I’ll make it short and sweet. The long-term survival of the original online game (D2 lod) was ONLY made possible by fusing game creation (development) and community creation (new use cases). Where I see failure is the lack of tools or content to embrace the community expanding. I would prefer to see PvP balance (stop avoiding it because it’s hard) and add various game types of PvP content (like WoW’s WSG & Arenas). Add this so the game has more than the obvious basic formula (Farm gear to beat boss, then achieve it, get items that you needed prior to the that fight…after the fight is over. Then rinses and repeats).
As your first forum post, it’s rather narrow-minded, I’m sorry.
Fact of the matter is, LOD compared to D4 has about 1% the complexity (thinks skills, paragon, glyphs, affixes, rolls, masterworking - and more, the whole shebang). Try balancing with those million variables in mind for PvP. If the whole D4’s developers haven’t cracked it yet, I don’t think you’re going to get the Nobel Prize for achieving this feat.
The long-term survival of LOD has nothing to do with your claim. LOD was the first true RPG that had such level of complexity and RNG in 2004, defining not just the era, but the genre. Same as Team Fortress 2 defined class-based shooters, StarCraft defined RTS, etc.
The game already has “more than the obvious basic formula”, and even the likes of POE need 4 month league cycles to add more layers and end game content to it.
As a challenge, name one top-down ARPG that has PVP nailed. D2 LOD doesn’t qualify, PVP isn’t balanced there to this day.
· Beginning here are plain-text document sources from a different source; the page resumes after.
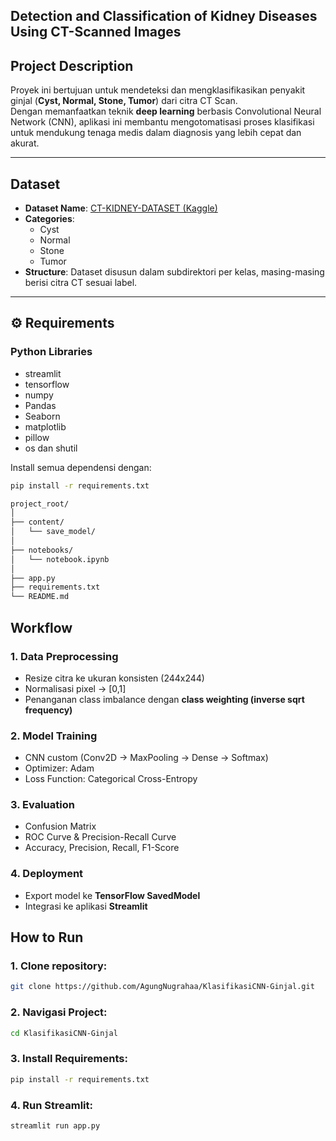 ## Detection and Classification of Kidney Diseases Using CT-Scanned Images  

## Project Description  
Proyek ini bertujuan untuk mendeteksi dan mengklasifikasikan penyakit ginjal (**Cyst, Normal, Stone, Tumor**) dari citra CT Scan.  
Dengan memanfaatkan teknik **deep learning** berbasis Convolutional Neural Network (CNN), aplikasi ini membantu mengotomatisasi proses klasifikasi untuk mendukung tenaga medis dalam diagnosis yang lebih cepat dan akurat.  

---

## Dataset  
- **Dataset Name**: [CT-KIDNEY-DATASET (Kaggle)](https://www.kaggle.com/datasets/nazmul0087/ct-kidney-dataset-normal-cyst-tumor-and-stone/code)  
- **Categories**:  
  - Cyst  
  - Normal  
  - Stone  
  - Tumor  
- **Structure**: Dataset disusun dalam subdirektori per kelas, masing-masing berisi citra CT sesuai label.  

---

## ⚙️ Requirements  

### Python Libraries
- streamlit  
- tensorflow  
- numpy
- Pandas
- Seaborn
- matplotlib
- pillow
- os dan shutil 

Install semua dependensi dengan:  

```bash
pip install -r requirements.txt
```
```bash
project_root/
│
├── content/
│   └── save_model/           
│
├── notebooks/
│   └── notebook.ipynb        
│
├── app.py                    
├── requirements.txt          
└── README.md                 
```
## Workflow  

### 1. Data Preprocessing  
- Resize citra ke ukuran konsisten (244x244)  
- Normalisasi pixel → [0,1]  
- Penanganan class imbalance dengan **class weighting (inverse sqrt frequency)**  

### 2. Model Training  
- CNN custom (Conv2D → MaxPooling → Dense → Softmax)  
- Optimizer: Adam  
- Loss Function: Categorical Cross-Entropy  

### 3. Evaluation  
- Confusion Matrix  
- ROC Curve & Precision-Recall Curve  
- Accuracy, Precision, Recall, F1-Score  

### 4. Deployment  
- Export model ke **TensorFlow SavedModel**  
- Integrasi ke aplikasi **Streamlit**  

## How to Run  
### 1. Clone repository:  
```bash
git clone https://github.com/AgungNugrahaa/KlasifikasiCNN-Ginjal.git
```
### 2. Navigasi Project:
```bash
cd KlasifikasiCNN-Ginjal
```
### 3. Install Requirements:
```bash
pip install -r requirements.txt
```
### 4. Run Streamlit:
```bash
streamlit run app.py
```



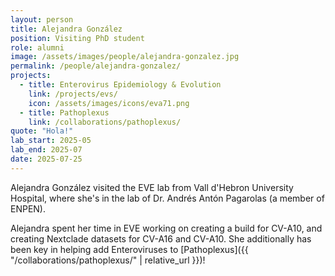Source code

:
 ```yaml
---
layout: person
title: Alejandra González 
position: Visiting PhD student
role: alumni
image: /assets/images/people/alejandra-gonzalez.jpg
permalink: /people/alejandra-gonzalez/
projects:
  - title: Enterovirus Epidemiology & Evolution
    link: /projects/evs/
    icon: /assets/images/icons/eva71.png
  - title: Pathoplexus
    link: /collaborations/pathoplexus/
quote: "Hola!"
lab_start: 2025-05
lab_end: 2025-07
date: 2025-07-25
---
```


Alejandra González visited the EVE lab from Vall d'Hebron University Hospital, where she's in the lab of Dr. Andrés Antón Pagarolas (a member of ENPEN).

Alejandra spent her time in EVE working on creating a build for CV-A10, and creating Nextclade datasets for CV-A16 and CV-A10. She additionally has been key in helping add Enteroviruses to [Pathoplexus]({{ "/collaborations/pathoplexus/" | relative_url }})!


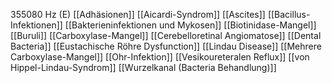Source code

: 355080 Hz (E)
[[Adhäsionen]]
[[Aicardi-Syndrom]]
[[Ascites]]
[[Bacillus-Infektionen]]
[[Bakterieninfektionen und Mykosen]]
[[Biotinidase-Mangel]]
[[Buruli]]
[[Carboxylase-Mangel]]
[[Cerebelloretinal Angiomatose]]
[[Dental Bacteria]]
[[Eustachische Röhre Dysfunction]]
[[Lindau Disease]]
[[Mehrere Carboxylase-Mangel]]
[[Ohr-Infektion]]
[[Vesikoureteralen Reflux]]
[[von Hippel-Lindau-Syndrom]]
[[Wurzelkanal (Bacteria Behandlung)]]
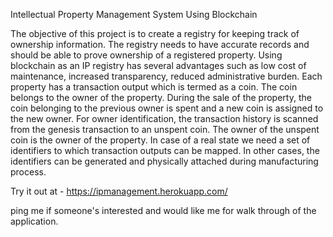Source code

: Intellectual Property Management System Using Blockchain

The objective of this project is to create a registry for keeping track of ownership information. The registry needs to have accurate records and should be able to prove ownership of a registered property. Using blockchain as an IP registry has several advantages such as low cost of maintenance, increased transparency, reduced administrative burden. Each property has a transaction output which is termed as a coin. The coin belongs to the owner of the property. During the sale of the property, the coin belonging to the previous owner is spent and a new coin is assigned to the new owner. For owner identification, the transaction history is scanned from the genesis transaction to an unspent coin. The owner of the unspent coin is the owner of the property. In case of a real state we need a set of identifiers to which transaction outputs can be mapped. In other cases, the identifiers can be generated and physically attached during manufacturing process.

Try it out at - 
https://ipmanagement.herokuapp.com/


ping me if someone's interested and would like me for walk through of the application.


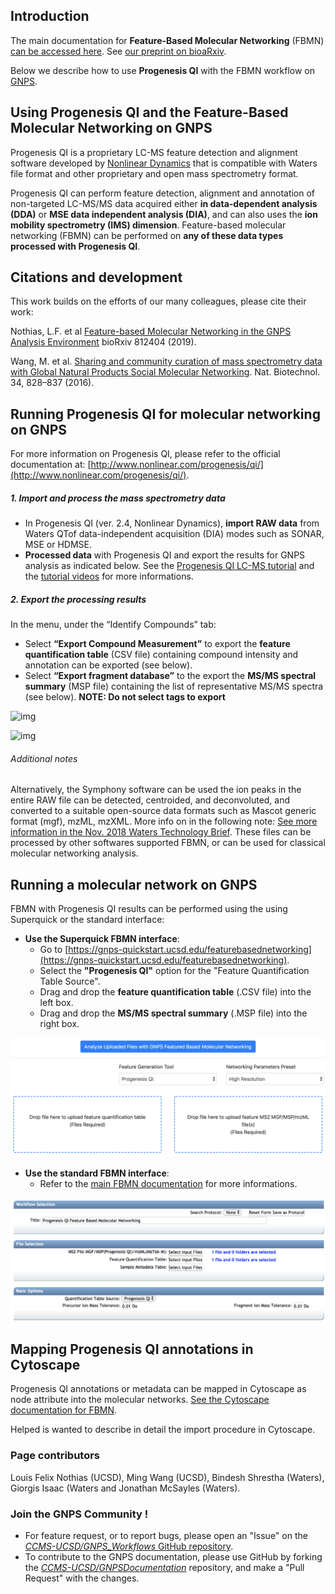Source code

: ## Introduction

The main documentation for **Feature-Based Molecular Networking** (FBMN) [can be accessed here](featurebasedmolecularnetworking.md). See [our preprint on bioaRxiv](https://www.biorxiv.org/content/10.1101/812404v1).

Below we describe how to use **Progenesis QI** with the FBMN workflow on [GNPS](http://gnps.ucsd.edu).

## Using Progenesis QI and the Feature-Based Molecular Networking on GNPS

Progenesis QI is a proprietary LC-MS feature detection and alignment software developed by [Nonlinear Dynamics](http://www.nonlinear.com/progenesis/qi/) that is compatible with Waters file format and other proprietary and open mass spectrometry format.

Progenesis QI can perform feature detection, alignment and annotation of non-targeted LC-MS/MS data acquired either **in data-dependent analysis (DDA)** or **MSE data independent analysis (DIA)**, and can also uses the **ion mobility spectrometry (IMS) dimension**. Feature-based molecular networking (FBMN) can be performed on **any of these data types processed with Progenesis QI**.


## Citations and development

This work builds on the efforts of our many colleagues, please cite their work: 

Nothias, L.F. et al [Feature-based Molecular Networking in the GNPS Analysis Environment](https://www.biorxiv.org/content/10.1101/812404v1) bioRxiv 812404 (2019).

Wang, M. et al. [Sharing and community curation of mass spectrometry data with Global Natural Products Social Molecular Networking](https://doi.org/10.1038/nbt.3597). Nat. Biotechnol. 34, 828–837 (2016).


## Running Progenesis QI for molecular networking on GNPS

For more information on Progenesis QI, please refer to the official documentation at: [http://www.nonlinear.com/progenesis/qi/](http://www.nonlinear.com/progenesis/qi/).

##### 1. Import and process the mass spectrometry data
- In Progenesis QI (ver. 2.4, Nonlinear Dynamics), **import RAW data** from Waters QTof data-independent acquisition (DIA) modes such as SONAR, MSE or HDMSE. 
- **Processed data** with Progenesis QI and export the results for GNPS analysis as indicated below. See the [Progenesis QI LC-MS tutorial](http://www.nonlinear.com/products/progenesis/lc-ms/tutorial/) and the [tutorial videos](https://www.youtube.com/watch?v=hurottpvEO8&list=PLKkdMSX1HQ-UD8WVe9T9pcEWMzyw20FUi) for more informations.

##### 2. Export the processing results

In the menu, under the “Identify Compounds” tab:

- Select **“Export Compound Measurement”** to export the **feature quantification table** (CSV file) containing compound intensity and annotation can be exported (see below).
- Select **“Export fragment database”** to the export the **MS/MS spectral summary** (MSP file) containing the list of representative MS/MS spectra (see below). **NOTE: Do not select tags to export**

![img](img/featurebasedmolecularnetworking/progenesis_3.png)

![img](img/featurebasedmolecularnetworking/progenesis_4.png)


###### Additional notes
Alternatively, the Symphony software can be used the ion peaks in the entire RAW file can be detected, centroided, and deconvoluted, and converted to a suitable open-source data formats such as Mascot generic format (mgf), mzML, mzXML. More info on in the following note: [See more information in the Nov. 2018 Waters Technology Brief](https://www.waters.com/webassets/cms/library/docs/720006415en.pdf). These files can be processed by other softwares supported FBMN, or can be used for classical molecular networking analysis. 


## Running a molecular network on GNPS

FBMN with Progenesis QI results can be performed using the using Superquick or the standard interface:

- **Use the Superquick FBMN interface**: 
	- Go to [https://gnps-quickstart.ucsd.edu/featurebasednetworking](https://gnps-quickstart.ucsd.edu/featurebasednetworking).
	- Select the **"Progenesis QI"** option for the "Feature Quantification Table Source".
	- Drag and drop the **feature quantification table** (.CSV file) into the left box.
	- Drag and drop the **MS/MS spectral summary** (.MSP file) into the right box.
	  

![img](img/featurebasedmolecularnetworking/quickstart_progenesis_5.png)

- **Use the standard FBMN interface**:
	-	Refer to the [main FBMN documentation](featurebasedmolecularnetworking.md) for more informations.

![img](img/featurebasedmolecularnetworking/standard_progenesis_6.png)

## Mapping Progenesis QI annotations in Cytoscape
Progenesis QI annotations or metadata can be mapped in Cytoscape as node attribute into the molecular networks. [See the Cytoscape documentation for FBMN](featurebasedmolecularnetworking-cytoscape.md). 

Helped is wanted to describe in detail the import procedure in Cytoscape.


### Page contributors
Louis Felix Nothias (UCSD), Ming Wang (UCSD), Bindesh Shrestha (Waters), Giorgis Isaac (Waters and Jonathan McSayles (Waters).

### Join the GNPS Community !

- For feature request, or to report bugs, please open an "Issue" on the [*CCMS-UCSD/GNPS_Workflows* GitHub repository](https://github.com/CCMS-UCSD/GNPS_Workflows).
- To contribute to the GNPS documentation, please use GitHub by forking the [*CCMS-UCSD/GNPSDocumentation*](https://github.com/CCMS-UCSD/GNPSDocumentation) repository, and make a "Pull Request" with the changes.
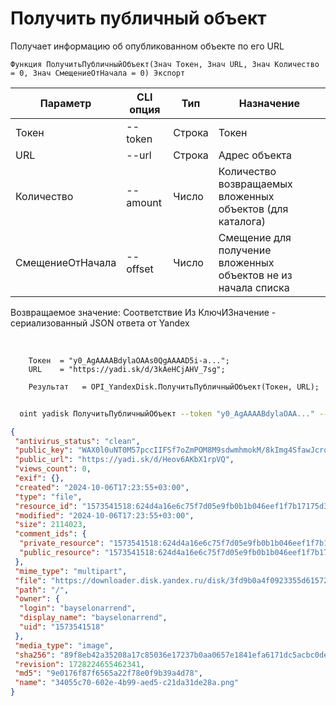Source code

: ﻿---
sidebar_position: 4
---

# Получить публичный объект
 Получает информацию об опубликованном объекте по его URL



`Функция ПолучитьПубличныйОбъект(Знач Токен, Знач URL, Знач Количество = 0, Знач СмещениеОтНачала = 0) Экспорт`

  | Параметр | CLI опция | Тип | Назначение |
  |-|-|-|-|
  | Токен | --token | Строка | Токен |
  | URL | --url | Строка | Адрес объекта |
  | Количество | --amount | Число | Количество возвращаемых вложенных объектов (для каталога) |
  | СмещениеОтНачала | --offset | Число | Смещение для получение вложенных объектов не из начала списка |

  
  Возвращаемое значение:   Соответствие Из КлючИЗначение - сериализованный JSON ответа от Yandex

<br/>




```bsl title="Пример кода"
    Токен  = "y0_AgAAAABdylaOAAs0QgAAAAD5i-a...";
    URL    = "https://yadi.sk/d/3kAeHCjAHV_7sg";

    Результат   = OPI_YandexDisk.ПолучитьПубличныйОбъект(Токен, URL);
```



```sh title="Пример команды CLI"
    
  oint yadisk ПолучитьПубличныйОбъект --token "y0_AgAAAABdylaOAA..." --url "https://disk.yandex.by/i/txwzakUVtxgjoQ" --amount %amount% --offset %offset%

```

```json title="Результат"
{
 "antivirus_status": "clean",
 "public_key": "WAX0l0uNT0M57pccIIFSf7oZmPOM8M9sdwmhmokM/8kImg4SfawJcrqMzfd1b5hYq/J6bpmRyOJonT3VoXnDag==",
 "public_url": "https://yadi.sk/d/Heov6AKbX1rpVQ",
 "views_count": 0,
 "exif": {},
 "created": "2024-10-06T17:23:55+03:00",
 "type": "file",
 "resource_id": "1573541518:624d4a16e6c75f7d05e9fb0b1b046eef1f7b17175d3bd2ca90893a26b9ad78d2",
 "modified": "2024-10-06T17:23:55+03:00",
 "size": 2114023,
 "comment_ids": {
  "private_resource": "1573541518:624d4a16e6c75f7d05e9fb0b1b046eef1f7b17175d3bd2ca90893a26b9ad78d2",
  "public_resource": "1573541518:624d4a16e6c75f7d05e9fb0b1b046eef1f7b17175d3bd2ca90893a26b9ad78d2"
 },
 "mime_type": "multipart",
 "file": "https://downloader.disk.yandex.ru/disk/3fd9b0a4f0923355d615724e71d0c981f302510012eb18ec9b59db56d4f235f7/6702d5d0/gwThwhLBKYvLhQCNnqAHihVVz7ErQebVldoswZNJ8EZu6ft-neADkw8Jwv-02j2HwzPltvEmOSYv32VMUJrffg%3D%3D?uid=0&filename=34055c70-602e-4b99-aed5-c21da31de28a.png&disposition=attachment&hash=&limit=0&content_type=multipart&owner_uid=0&fsize=2114023&hid=03d7263840468e281bd0b238a26e7d0d&media_type=image&tknv=v2&etag=9e0176f87f6565a22f78e0f9b39a4d78",
 "path": "/",
 "owner": {
  "login": "bayselonarrend",
  "display_name": "bayselonarrend",
  "uid": "1573541518"
 },
 "media_type": "image",
 "sha256": "89f8eb42a35208a17c85036e17237b0aa0657e1841efa6171dc5acbc0dea9e18",
 "revision": 1728224655462341,
 "md5": "9e0176f87f6565a22f78e0f9b39a4d78",
 "name": "34055c70-602e-4b99-aed5-c21da31de28a.png"
}
```
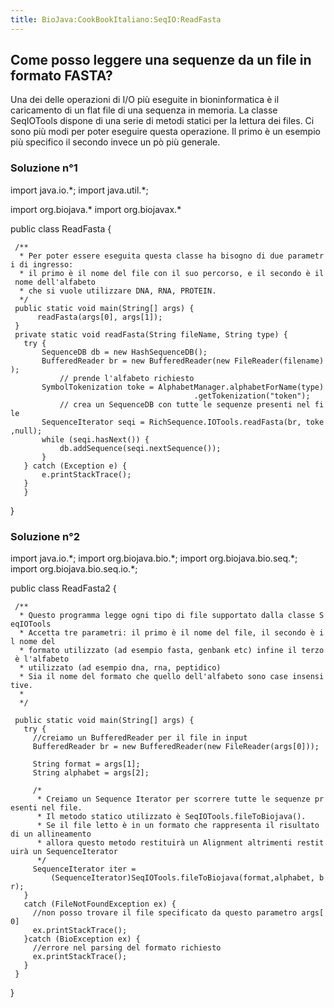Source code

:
 ```yaml
---
title: BioJava:CookBookItaliano:SeqIO:ReadFasta
---
```


Come posso leggere una sequenze da un file in formato FASTA?
------------------------------------------------------------

Una dei delle operazioni di I/O più eseguite in bioninformatica è il
caricamento di un flat file di una sequenza in memoria. La classe
SeqIOTools dispone di una serie di metodi statici per la lettura dei
files. Ci sono più modi per poter eseguire questa operazione. Il primo è
un esempio più specifico il secondo invece un pò più generale.

### Soluzione n°1

<java> import java.io.\*; import java.util.\*;

import org.biojava.\* import org.biojavax.\*

public class ReadFasta {

` /**`  
`  * Per poter essere eseguita questa classe ha bisogno di due parametri di ingresso:`  
`  * il primo è il nome del file con il suo percorso, e il secondo è il nome dell'alfabeto`  
`  * che si vuole utilizzare DNA, RNA, PROTEIN.`  
`  */`  
` public static void main(String[] args) {`  
`      readFasta(args[0], args[1]);`  
` }`  
` private static void readFasta(String fileName, String type) {`  
`   try {`  
`       SequenceDB db = new HashSequenceDB();`  
`       BufferedReader br = new BufferedReader(new FileReader(filename));`  
`           // prende l'alfabeto richiesto`  
`       SymbolTokenization toke = AlphabetManager.alphabetForName(type)`  
`                                         .getTokenization("token");`  
`           // crea un SequenceDB con tutte le sequenze presenti nel file`  
`       SequenceIterator seqi = RichSequence.IOTools.readFasta(br, toke,null);`  
`       while (seqi.hasNext()) {`  
`           db.addSequence(seqi.nextSequence());`  
`       }`  
`   } catch (Exception e) {`  
`       e.printStackTrace();`  
`   }`  
`   }`

} </java>

### Soluzione n°2

<java> import java.io.\*; import org.biojava.bio.\*; import
org.biojava.bio.seq.\*; import org.biojava.bio.seq.io.\*;

public class ReadFasta2 {

` /**`  
`  * Questo programma legge ogni tipo di file supportato dalla classe SeqIOTools`  
`  * Accetta tre parametri: il primo è il nome del file, il secondo è il nome del`  
`  * formato utilizzato (ad esempio fasta, genbank etc) infine il terzo è l'alfabeto`  
`  * utilizzato (ad esempio dna, rna, peptidico)`  
`  * Sia il nome del formato che quello dell'alfabeto sono case insensitive.`  
`  *`  
`  */`

` public static void main(String[] args) {`  
`   try {`  
`     //creiamo un BufferedReader per il file in input`  
`     BufferedReader br = new BufferedReader(new FileReader(args[0]));`

`     String format = args[1];`  
`     String alphabet = args[2];`

`     /*`  
`      * Creiamo un Sequence Iterator per scorrere tutte le sequenze presenti nel file.`  
`      * Il metodo statico utilizzato è SeqIOTools.fileToBiojava().`  
`      * Se il file letto è in un formato che rappresenta il risultato di un allineamento`  
`      * allora questo metodo restituirà un Alignment altrimenti restituirà un SequenceIterator `  
`      */`  
`     SequenceIterator iter =`  
`         (SequenceIterator)SeqIOTools.fileToBiojava(format,alphabet, br);`  
`   }`  
`   catch (FileNotFoundException ex) {`  
`     //non posso trovare il file specificato da questo parametro args[0]`  
`     ex.printStackTrace();`  
`   }catch (BioException ex) {`  
`     //errore nel parsing del formato richiesto`  
`     ex.printStackTrace();`  
`   }`  
` }`

} </java>

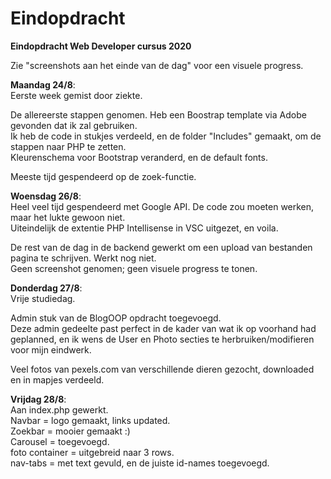 # Eindopdracht
<b>Eindopdracht Web Developer cursus 2020</b>

<p> Zie "screenshots aan het einde van de dag" voor een visuele progress.

<b>Maandag 24/8</b>: <br>
Eerste week gemist door ziekte.
<p>De allereerste stappen genomen. Heb een Boostrap template via Adobe gevonden dat ik zal gebruiken.
<br>Ik heb de code in stukjes verdeeld, en de folder "Includes" gemaakt, om de stappen naar PHP te zetten.
<br>Kleurenschema voor Bootstrap veranderd, en de default fonts.
<p>Meeste tijd gespendeerd op de zoek-functie.
  
<p><b>Woensdag 26/8</b>:
 <br>Heel veel tijd gespendeerd met Google API. De code zou moeten werken, maar het lukte gewoon niet. 
  <br>Uiteindelijk de extentie PHP Intellisense in VSC uitgezet, en voila.
  <p>De rest van de dag in de backend gewerkt om een upload van bestanden pagina te schrijven. Werkt nog niet.
    <br>Geen screenshot genomen; geen visuele progress te tonen.

<p><b>Donderdag 27/8</b>:
  <br>Vrije studiedag.
  <p>Admin stuk van de BlogOOP opdracht toegevoegd. 
    <br>Deze admin gedeelte past perfect in de kader van wat ik op voorhand had geplanned, en ik wens de User en Photo secties te herbruiken/modifieren voor mijn eindwerk.
<p>Veel fotos van pexels.com van verschillende dieren gezocht, downloaded en in mapjes verdeeld.

<p><b>Vrijdag 28/8</b>:
  <br>Aan index.php gewerkt.
  <br>Navbar = logo gemaakt, links updated.
  <br>Zoekbar = mooier gemaakt :)
  <br>Carousel = toegevoegd.
  <br>foto container = uitgebreid naar 3 rows.
  <br>nav-tabs = met text gevuld, en de juiste id-names toegevoegd.
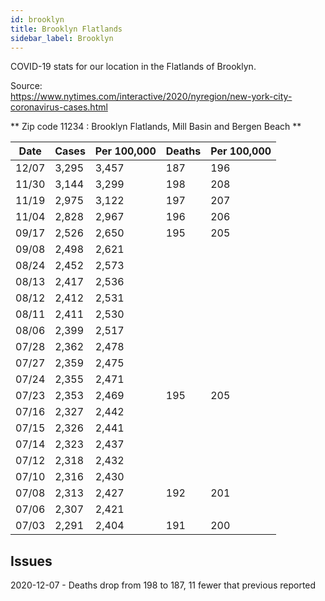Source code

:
 ```yaml
---
id: brooklyn
title: Brooklyn Flatlands
sidebar_label: Brooklyn
---
```


COVID-19 stats for our location in the Flatlands of Brooklyn.

Source:  
https://www.nytimes.com/interactive/2020/nyregion/new-york-city-coronavirus-cases.html

** Zip code 11234 : Brooklyn Flatlands, Mill Basin and Bergen Beach **

| Date  | Cases | Per 100,000 | Deaths | Per 100,000 |
| ----- | ----- | ----------- | ------ | ----------- |
| 12/07 | 3,295 | 3,457       | 187    | 196         |
| 11/30 | 3,144 | 3,299       | 198    | 208         |
| 11/19 | 2,975 | 3,122       | 197    | 207         |
| 11/04 | 2,828 | 2,967       | 196    | 206         |
| 09/17 | 2,526 | 2,650       | 195    | 205         |
| 09/08 | 2,498 | 2,621       |        |             |
| 08/24 | 2,452 | 2,573       |        |             |
| 08/13 | 2,417 | 2,536       |        |             |
| 08/12 | 2,412 | 2,531       |        |             |
| 08/11 | 2,411 | 2,530       |        |             |
| 08/06 | 2,399 | 2,517       |        |             |
| 07/28 | 2,362 | 2,478       |
| 07/27 | 2,359 | 2,475       |
| 07/24 | 2,355 | 2,471       |
| 07/23 | 2,353 | 2,469       | 195    | 205         |
| 07/16 | 2,327 | 2,442       |
| 07/15 | 2,326 | 2,441       |
| 07/14 | 2,323 | 2,437       |
| 07/12 | 2,318 | 2,432       |
| 07/10 | 2,316 | 2,430       |
| 07/08 | 2,313 | 2,427       | 192    | 201         |
| 07/06 | 2,307 | 2,421       |
| 07/03 | 2,291 | 2,404       | 191    | 200         |

## Issues

2020-12-07 - Deaths drop from 198 to 187, 11 fewer that previous reported
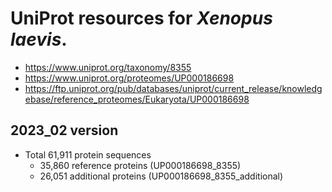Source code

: # UniProt resources for *Xenopus laevis*.

* https://www.uniprot.org/taxonomy/8355
* https://www.uniprot.org/proteomes/UP000186698
* https://ftp.uniprot.org/pub/databases/uniprot/current_release/knowledgebase/reference_proteomes/Eukaryota/UP000186698

## 2023_02 version
* Total 61,911 protein sequences
  * 35,860 reference proteins (UP000186698_8355)
  * 26,051 additional proteins (UP000186698_8355_additional)

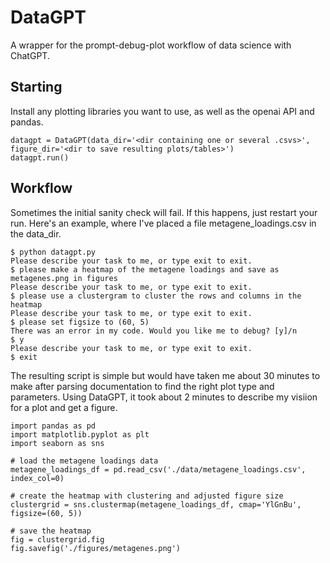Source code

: # DataGPT
A wrapper for the prompt-debug-plot workflow of data science with ChatGPT.

## Starting
Install any plotting libraries you want to use, as well as the openai API and pandas.
```
datagpt = DataGPT(data_dir='<dir containing one or several .csvs>', figure_dir='<dir to save resulting plots/tables>')
datagpt.run()
```

## Workflow
Sometimes the initial sanity check will fail. If this happens, just restart your run. Here's an example, where I've placed a file metagene_loadings.csv in the data_dir.
```
$ python datagpt.py
Please describe your task to me, or type exit to exit.
$ please make a heatmap of the metagene loadings and save as metagenes.png in figures
Please describe your task to me, or type exit to exit.
$ please use a clustergram to cluster the rows and columns in the heatmap
Please describe your task to me, or type exit to exit.
$ please set figsize to (60, 5)
There was an error in my code. Would you like me to debug? [y]/n
$ y
Please describe your task to me, or type exit to exit.
$ exit
```

The resulting script is simple but would have taken me about 30 minutes to make after parsing documentation to find the right plot type and parameters. Using DataGPT, it took about 2 minutes to describe my visiion for a plot and get a figure.
```
import pandas as pd
import matplotlib.pyplot as plt
import seaborn as sns

# load the metagene loadings data
metagene_loadings_df = pd.read_csv('./data/metagene_loadings.csv', index_col=0)

# create the heatmap with clustering and adjusted figure size
clustergrid = sns.clustermap(metagene_loadings_df, cmap='YlGnBu', figsize=(60, 5))

# save the heatmap
fig = clustergrid.fig
fig.savefig('./figures/metagenes.png')
```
Not in the OG one, and not in Resurrected.
Interesting opinion. I don’t see the need to lock-out other game genres & types as a valid comparison of when PvP is semi-balanced (as you will never get it 100%). I believe PvP balancing cannot be a “bolt-on” development that gets slapped at the end of the overall gameplay development. Adding all that complexity you stated & back to the argument “because it’s hard”, Design with both PvE & PVP in mind from the start.